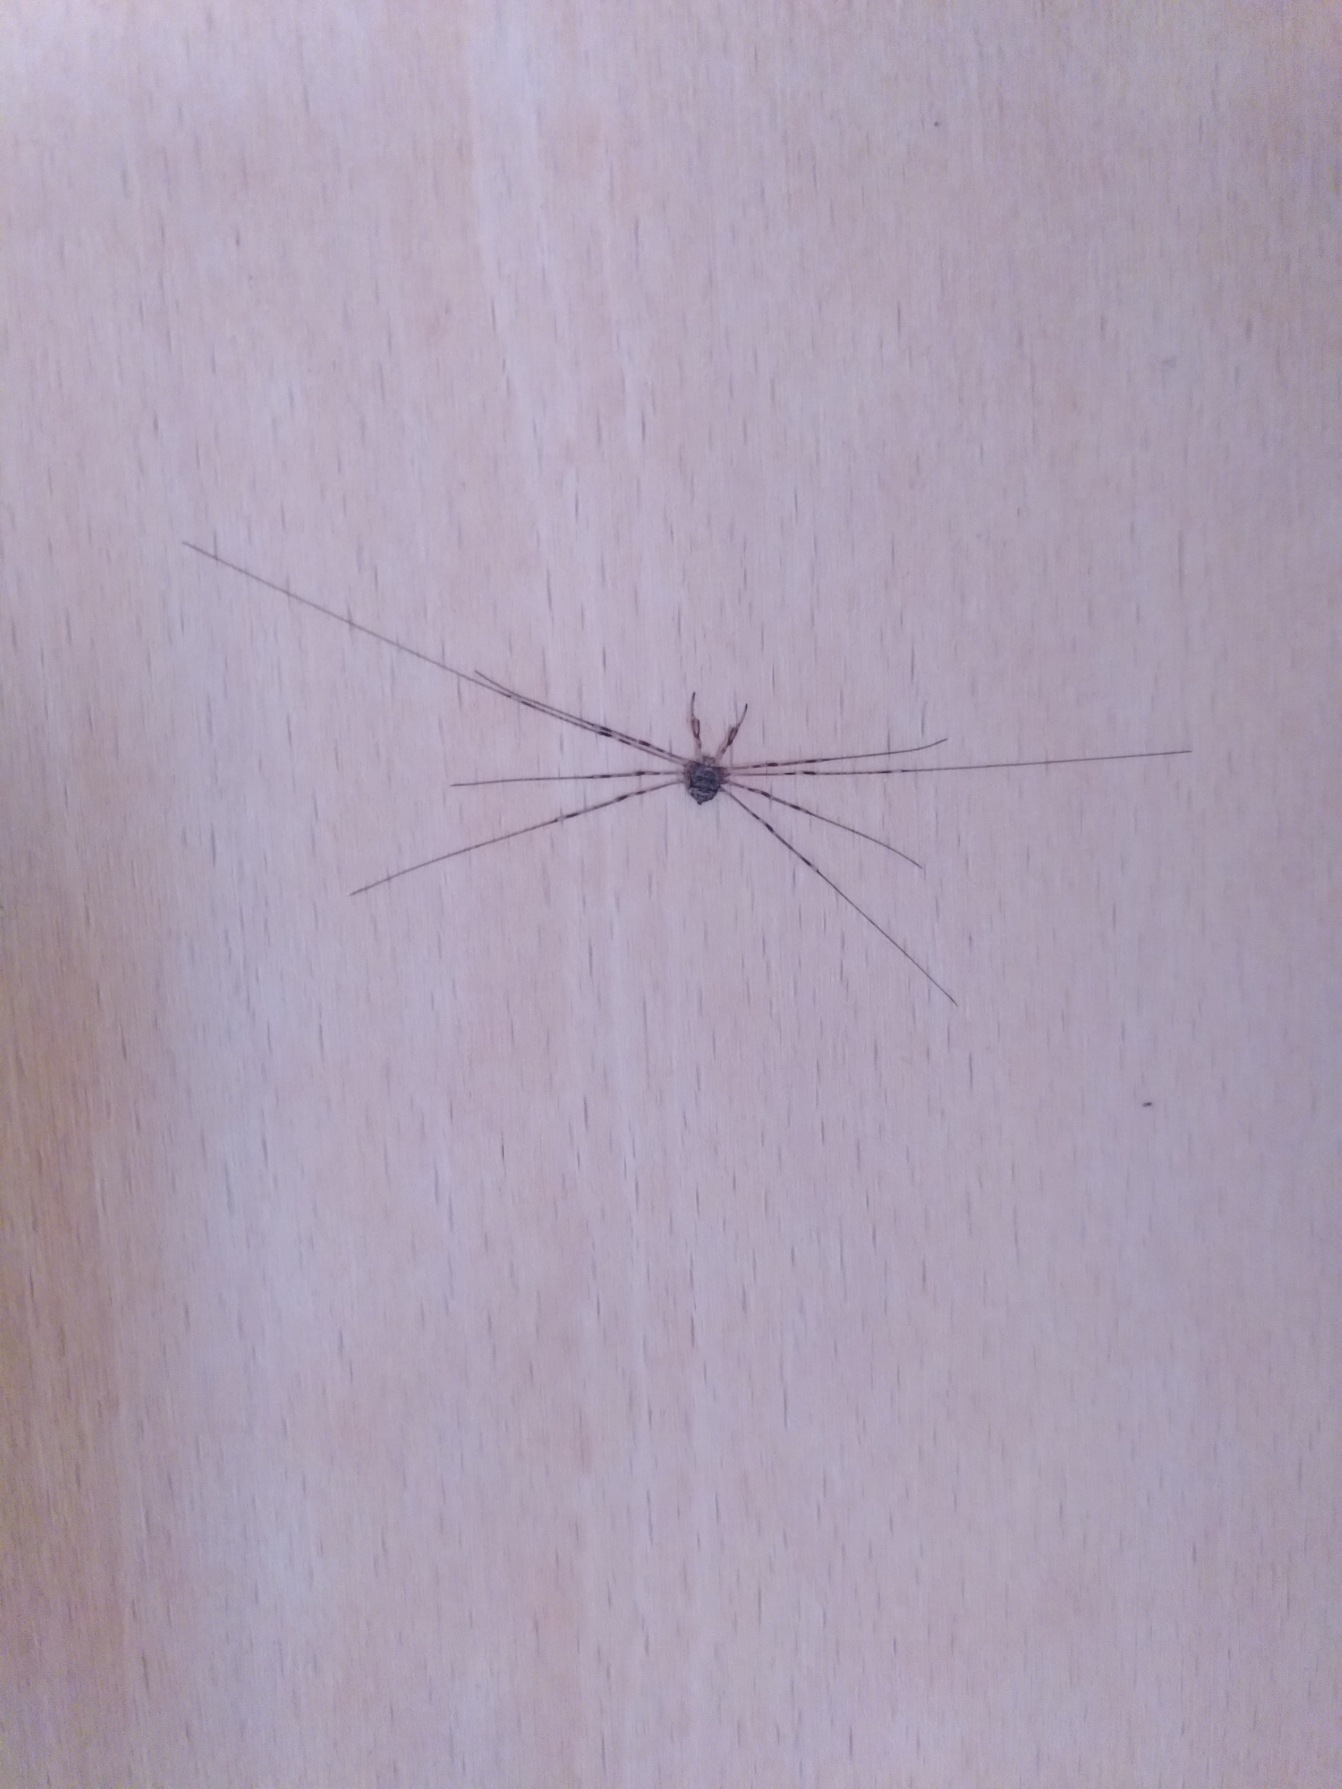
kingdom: Animalia
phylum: Arthropoda
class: Arachnida
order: Opiliones
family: Phalangiidae
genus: Dicranopalpus
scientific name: Dicranopalpus ramosus
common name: Gaffelmejer
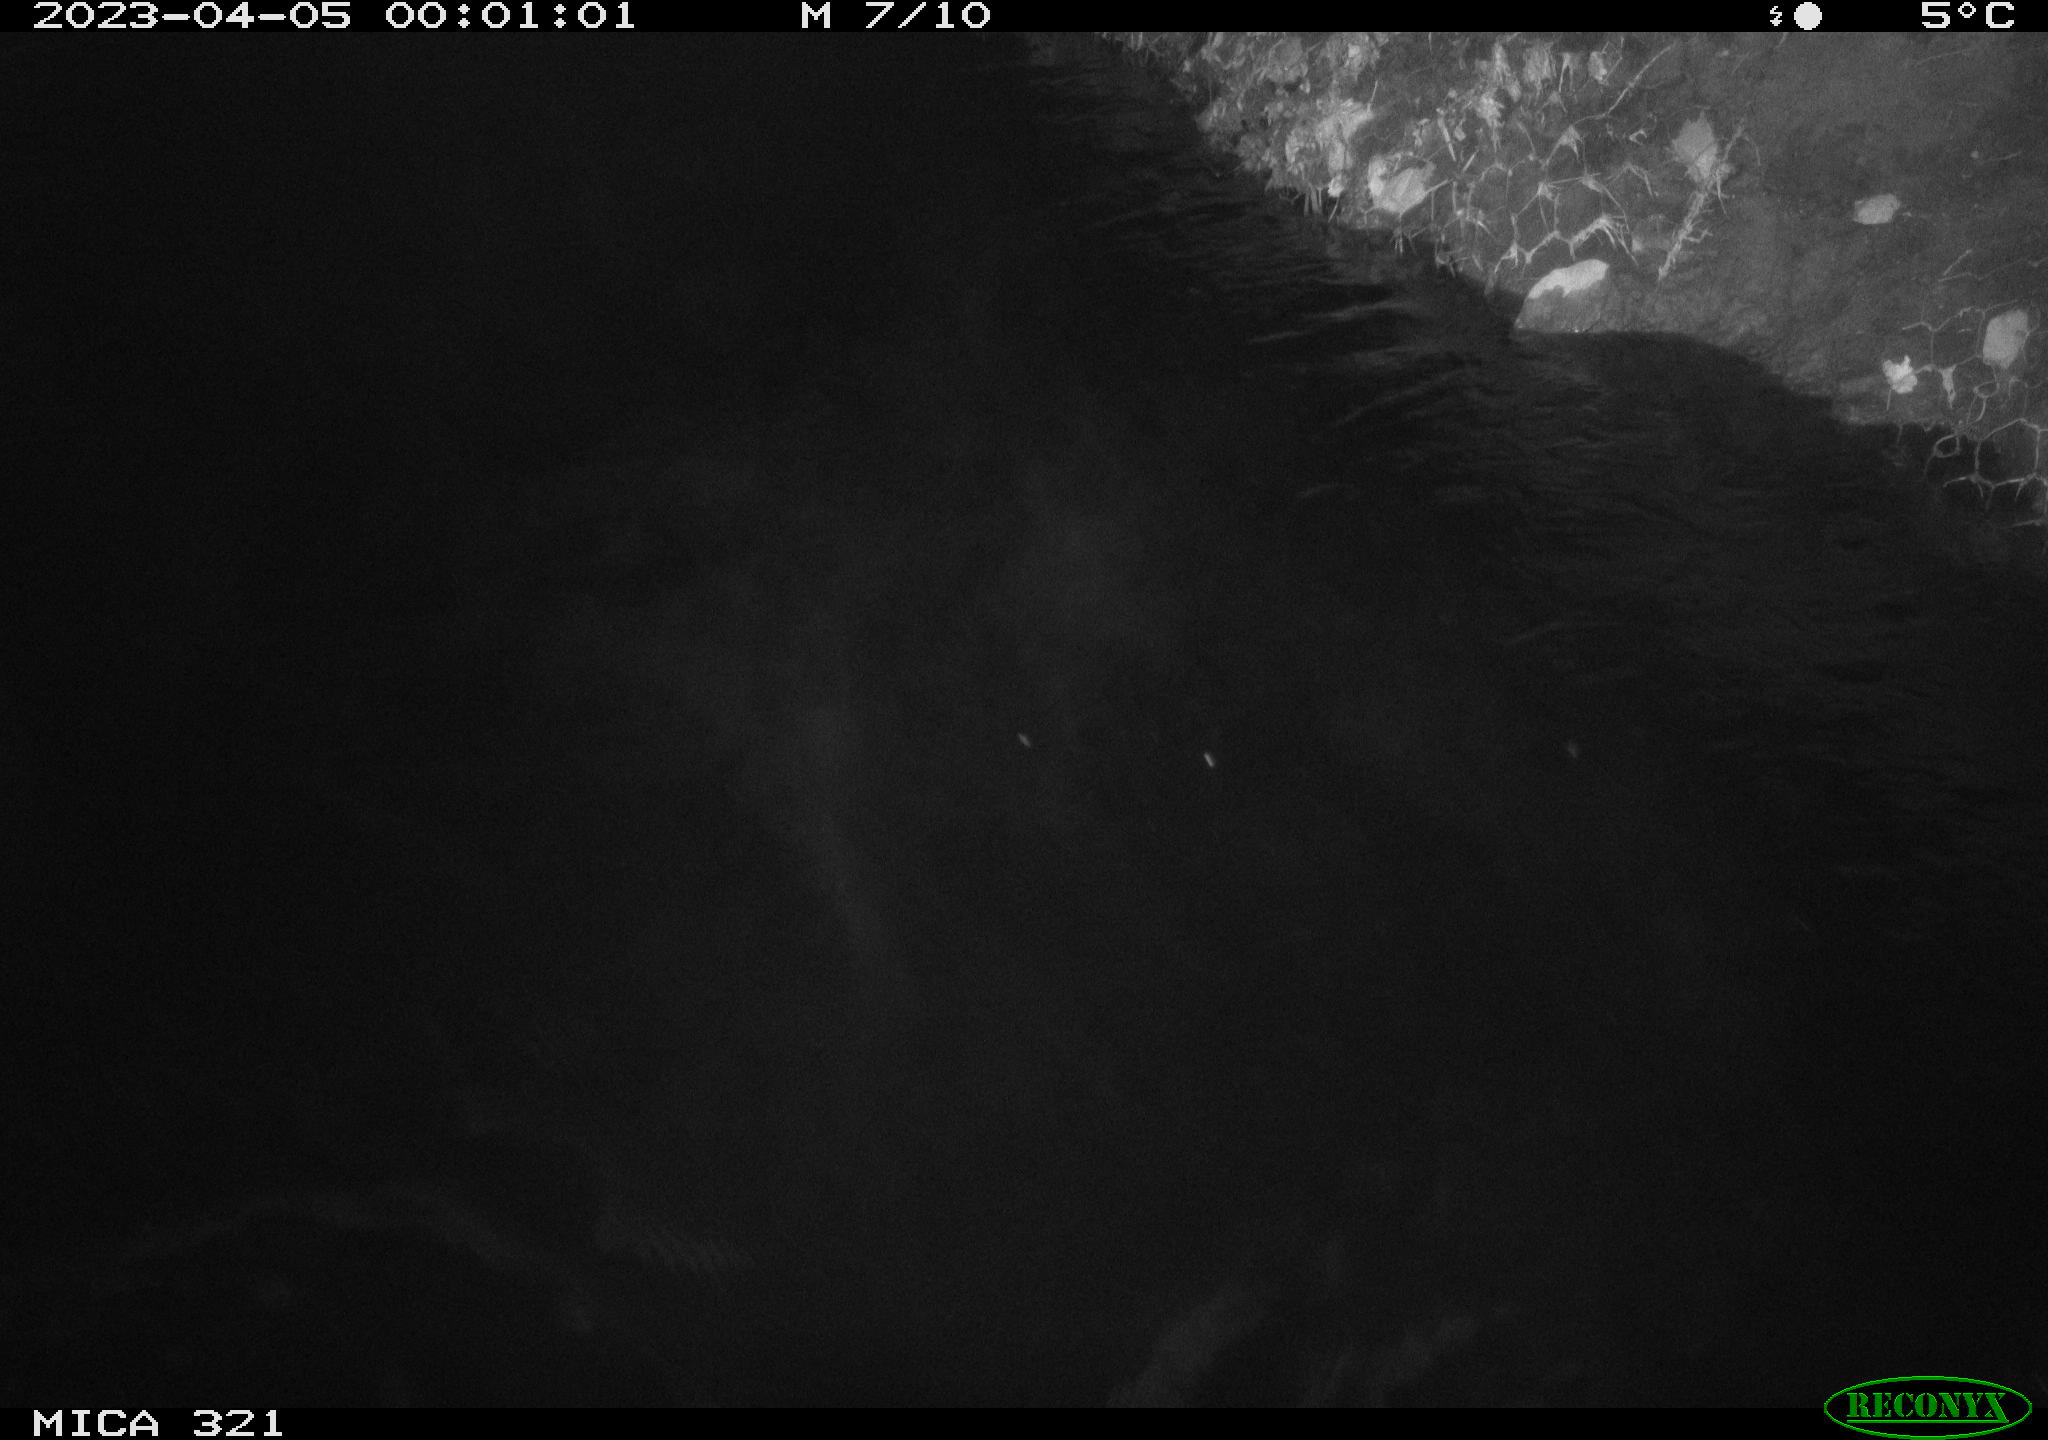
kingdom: Animalia
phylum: Chordata
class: Aves
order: Anseriformes
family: Anatidae
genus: Anas
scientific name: Anas
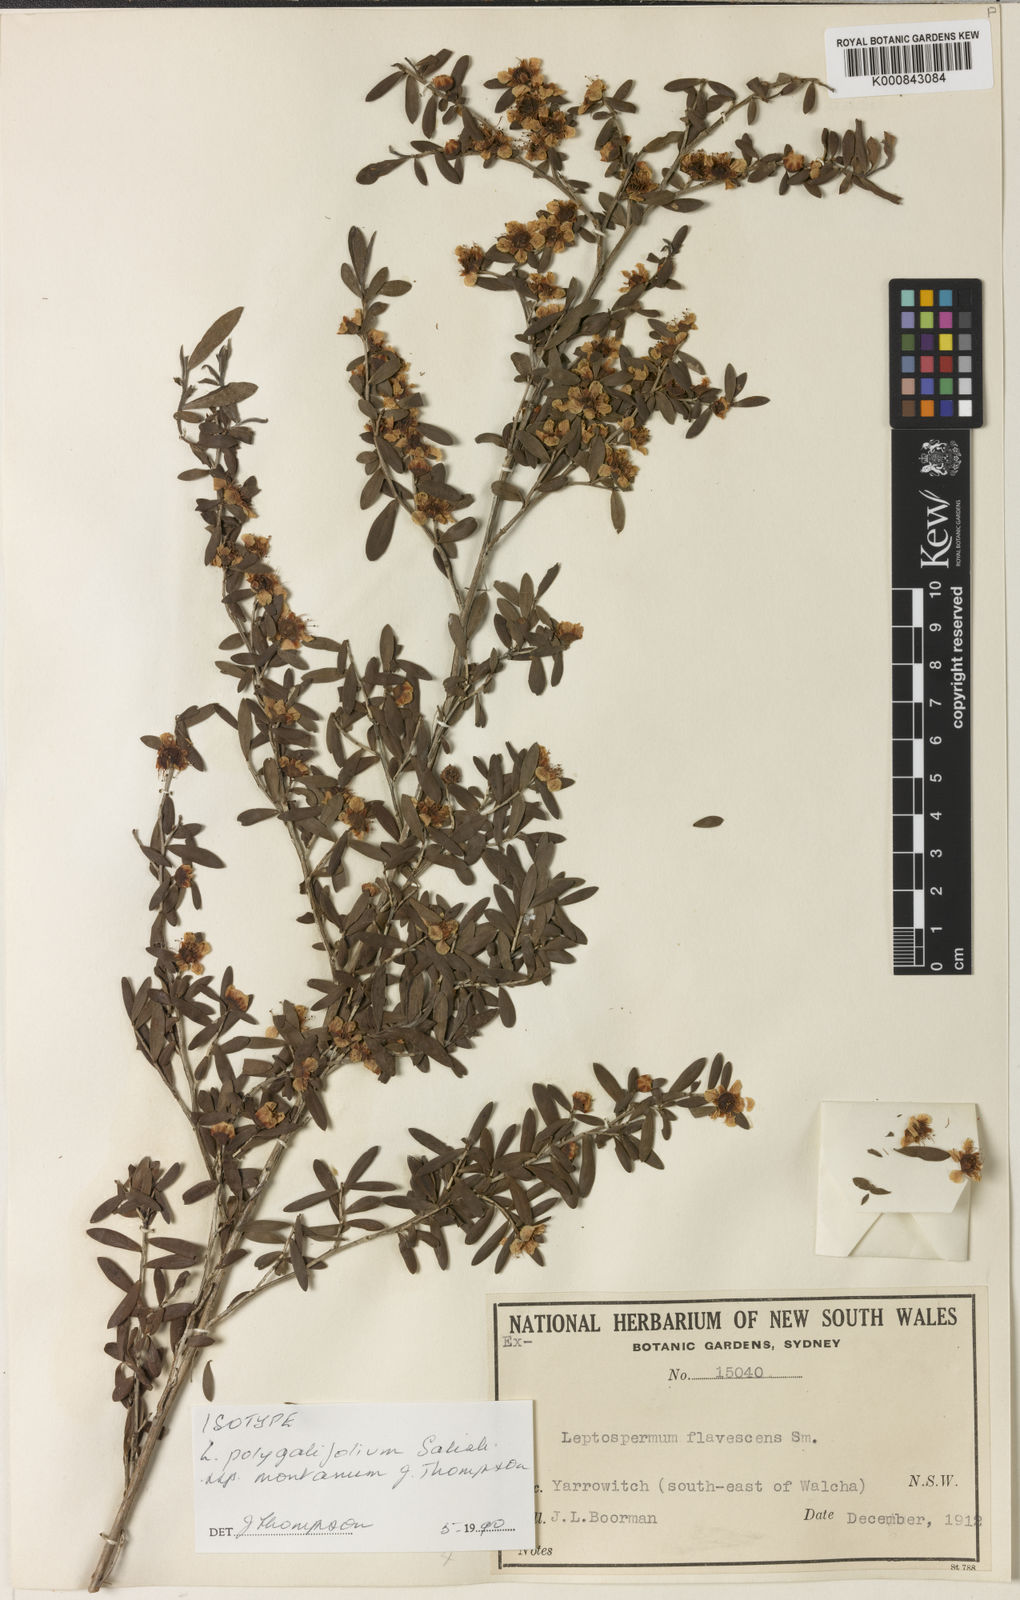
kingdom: Plantae
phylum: Tracheophyta
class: Magnoliopsida
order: Myrtales
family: Myrtaceae
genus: Leptospermum
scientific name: Leptospermum polygalifolium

**Aim:** Convert every line of the records above into a JSON list of strings, one string per line, with no entries for blank lines. Leave the pictures out.

**Task answer:**
[
  "kingdom: Animalia",
  "phylum: Arthropoda",
  "class: Arachnida",
  "order: Opiliones",
  "family: Phalangiidae",
  "genus: Dicranopalpus",
  "scientific name: Dicranopalpus ramosus",
  "common name: Gaffelmejer",
  "kingdom: Animalia",
  "phylum: Chordata",
  "class: Aves",
  "order: Anseriformes",
  "family: Anatidae",
  "genus: Anas",
  "scientific name: Anas",
  "kingdom: Plantae",
  "phylum: Tracheophyta",
  "class: Magnoliopsida",
  "order: Myrtales",
  "family: Myrtaceae",
  "genus: Leptospermum",
  "scientific name: Leptospermum polygalifolium"
]